> Work to complete
Put the part of the listing that opens with the line containing "PARALLEL_INSIDE" and closes with the line containing "Between 19_248_2_IFN2 and" into a numbered list, skipping blank lines. Include both end lines and nothing outside that span.

> Extracted material
^^^^

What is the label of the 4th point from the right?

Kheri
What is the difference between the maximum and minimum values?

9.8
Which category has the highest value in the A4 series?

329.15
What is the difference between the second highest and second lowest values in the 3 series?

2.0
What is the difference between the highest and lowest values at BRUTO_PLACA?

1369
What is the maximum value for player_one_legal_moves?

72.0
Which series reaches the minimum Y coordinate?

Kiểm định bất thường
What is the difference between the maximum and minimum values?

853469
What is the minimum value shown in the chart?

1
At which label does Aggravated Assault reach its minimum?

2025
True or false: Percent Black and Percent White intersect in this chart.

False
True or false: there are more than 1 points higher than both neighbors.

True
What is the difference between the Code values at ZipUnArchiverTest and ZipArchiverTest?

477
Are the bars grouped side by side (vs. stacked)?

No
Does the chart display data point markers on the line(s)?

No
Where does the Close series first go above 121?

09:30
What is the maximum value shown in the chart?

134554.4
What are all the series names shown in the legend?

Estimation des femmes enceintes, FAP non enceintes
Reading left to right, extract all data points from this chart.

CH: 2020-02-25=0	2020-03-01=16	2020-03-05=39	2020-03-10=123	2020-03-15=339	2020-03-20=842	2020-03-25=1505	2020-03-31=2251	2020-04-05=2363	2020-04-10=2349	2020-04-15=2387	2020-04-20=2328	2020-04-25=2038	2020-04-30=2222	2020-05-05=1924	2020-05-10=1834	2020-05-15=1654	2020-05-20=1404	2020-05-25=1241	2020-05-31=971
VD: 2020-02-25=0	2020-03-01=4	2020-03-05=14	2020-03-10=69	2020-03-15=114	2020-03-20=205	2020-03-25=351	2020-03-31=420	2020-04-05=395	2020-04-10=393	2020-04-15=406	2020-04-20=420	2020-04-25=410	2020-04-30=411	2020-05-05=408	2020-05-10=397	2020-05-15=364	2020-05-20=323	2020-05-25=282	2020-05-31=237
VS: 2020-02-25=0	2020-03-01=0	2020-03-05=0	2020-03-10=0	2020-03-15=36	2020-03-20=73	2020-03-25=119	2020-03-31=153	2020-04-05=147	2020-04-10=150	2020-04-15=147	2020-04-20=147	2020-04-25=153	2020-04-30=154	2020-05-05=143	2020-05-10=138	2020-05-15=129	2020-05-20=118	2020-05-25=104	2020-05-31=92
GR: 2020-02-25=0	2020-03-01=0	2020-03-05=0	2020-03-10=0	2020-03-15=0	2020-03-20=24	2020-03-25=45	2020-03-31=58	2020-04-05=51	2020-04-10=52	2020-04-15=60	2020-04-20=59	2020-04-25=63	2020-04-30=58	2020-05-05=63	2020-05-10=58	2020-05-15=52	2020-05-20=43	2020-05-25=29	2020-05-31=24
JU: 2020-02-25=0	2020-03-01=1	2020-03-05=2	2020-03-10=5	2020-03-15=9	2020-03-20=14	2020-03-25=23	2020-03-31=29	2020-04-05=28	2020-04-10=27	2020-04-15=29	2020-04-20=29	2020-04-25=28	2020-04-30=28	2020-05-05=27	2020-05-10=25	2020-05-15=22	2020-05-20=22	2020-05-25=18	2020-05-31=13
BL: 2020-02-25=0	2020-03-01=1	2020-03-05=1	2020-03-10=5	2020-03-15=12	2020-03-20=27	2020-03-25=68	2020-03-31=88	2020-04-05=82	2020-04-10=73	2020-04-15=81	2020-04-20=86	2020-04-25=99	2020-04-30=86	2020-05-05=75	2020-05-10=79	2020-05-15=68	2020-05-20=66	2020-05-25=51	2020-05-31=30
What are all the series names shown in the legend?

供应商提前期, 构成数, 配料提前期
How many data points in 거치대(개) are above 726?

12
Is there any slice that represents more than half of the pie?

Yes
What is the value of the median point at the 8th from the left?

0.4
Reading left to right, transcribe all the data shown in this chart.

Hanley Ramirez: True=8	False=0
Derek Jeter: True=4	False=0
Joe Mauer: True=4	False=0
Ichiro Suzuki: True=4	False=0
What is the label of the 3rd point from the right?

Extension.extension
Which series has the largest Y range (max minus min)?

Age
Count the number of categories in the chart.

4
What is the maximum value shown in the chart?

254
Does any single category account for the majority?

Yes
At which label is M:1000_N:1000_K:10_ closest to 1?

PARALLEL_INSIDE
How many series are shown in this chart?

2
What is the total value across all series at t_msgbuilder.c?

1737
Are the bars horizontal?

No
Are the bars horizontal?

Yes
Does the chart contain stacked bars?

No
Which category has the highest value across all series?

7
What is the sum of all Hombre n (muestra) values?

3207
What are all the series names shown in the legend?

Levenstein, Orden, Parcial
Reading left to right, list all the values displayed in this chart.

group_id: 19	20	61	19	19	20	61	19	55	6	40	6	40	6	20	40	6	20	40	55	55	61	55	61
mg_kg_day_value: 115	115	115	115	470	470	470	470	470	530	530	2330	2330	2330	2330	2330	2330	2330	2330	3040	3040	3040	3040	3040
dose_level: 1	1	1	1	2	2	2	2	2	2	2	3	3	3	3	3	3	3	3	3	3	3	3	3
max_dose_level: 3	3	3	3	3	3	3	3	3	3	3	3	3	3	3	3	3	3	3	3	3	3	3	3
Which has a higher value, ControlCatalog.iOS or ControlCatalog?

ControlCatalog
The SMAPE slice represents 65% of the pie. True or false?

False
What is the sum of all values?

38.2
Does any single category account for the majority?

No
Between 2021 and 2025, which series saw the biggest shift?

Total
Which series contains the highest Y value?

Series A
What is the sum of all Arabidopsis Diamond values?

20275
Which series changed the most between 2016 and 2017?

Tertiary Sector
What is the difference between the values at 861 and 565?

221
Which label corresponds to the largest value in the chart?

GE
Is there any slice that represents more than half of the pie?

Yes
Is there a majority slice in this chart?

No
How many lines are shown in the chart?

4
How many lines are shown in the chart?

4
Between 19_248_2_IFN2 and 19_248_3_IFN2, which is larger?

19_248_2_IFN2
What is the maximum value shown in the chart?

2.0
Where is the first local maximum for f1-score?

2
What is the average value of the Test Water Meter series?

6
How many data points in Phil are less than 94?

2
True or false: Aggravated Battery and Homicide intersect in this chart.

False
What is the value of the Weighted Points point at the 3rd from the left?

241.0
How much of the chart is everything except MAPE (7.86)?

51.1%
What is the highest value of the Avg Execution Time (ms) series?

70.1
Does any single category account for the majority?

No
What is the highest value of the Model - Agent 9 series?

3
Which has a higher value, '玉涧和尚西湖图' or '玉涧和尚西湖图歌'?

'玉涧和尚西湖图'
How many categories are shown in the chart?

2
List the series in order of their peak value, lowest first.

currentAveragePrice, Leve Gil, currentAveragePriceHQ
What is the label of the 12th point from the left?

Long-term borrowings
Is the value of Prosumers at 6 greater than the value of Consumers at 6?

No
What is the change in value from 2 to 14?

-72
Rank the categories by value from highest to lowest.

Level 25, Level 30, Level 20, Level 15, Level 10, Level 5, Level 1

^^^^

> Answer to this task
1. PARALLEL_INSIDE
2. How many series are shown in this chart?
3. 2
4. What is the total value across all series at t_msgbuilder.c?
5. 1737
6. Are the bars horizontal?
7. No
8. Are the bars horizontal?
9. Yes
10. Does the chart contain stacked bars?
11. No
12. Which category has the highest value across all series?
13. 7
14. What is the sum of all Hombre n (muestra) values?
15. 3207
16. What are all the series names shown in the legend?
17. Levenstein, Orden, Parcial
18. Reading left to right, list all the values displayed in this chart.
19. group_id: 19	20	61	19	19	20	61	19	55	6	40	6	40	6	20	40	6	20	40	55	55	61	55	61
20. mg_kg_day_value: 115	115	115	115	470	470	470	470	470	530	530	2330	2330	2330	2330	2330	2330	2330	2330	3040	3040	3040	3040	3040
21. dose_level: 1	1	1	1	2	2	2	2	2	2	2	3	3	3	3	3	3	3	3	3	3	3	3	3
22. max_dose_level: 3	3	3	3	3	3	3	3	3	3	3	3	3	3	3	3	3	3	3	3	3	3	3	3
23. Which has a higher value, ControlCatalog.iOS or ControlCatalog?
24. ControlCatalog
25. The SMAPE slice represents 65% of the pie. True or false?
26. False
27. What is the sum of all values?
28. 38.2
29. Does any single category account for the majority?
30. No
31. Between 2021 and 2025, which series saw the biggest shift?
32. Total
33. Which series contains the highest Y value?
34. Series A
35. What is the sum of all Arabidopsis Diamond values?
36. 20275
37. Which series changed the most between 2016 and 2017?
38. Tertiary Sector
39. What is the difference between the values at 861 and 565?
40. 221
41. Which label corresponds to the largest value in the chart?
42. GE
43. Is there any slice that represents more than half of the pie?
44. Yes
45. Is there a majority slice in this chart?
46. No
47. How many lines are shown in the chart?
48. 4
49. How many lines are shown in the chart?
50. 4
51. Between 19_248_2_IFN2 and 19_248_3_IFN2, which is larger?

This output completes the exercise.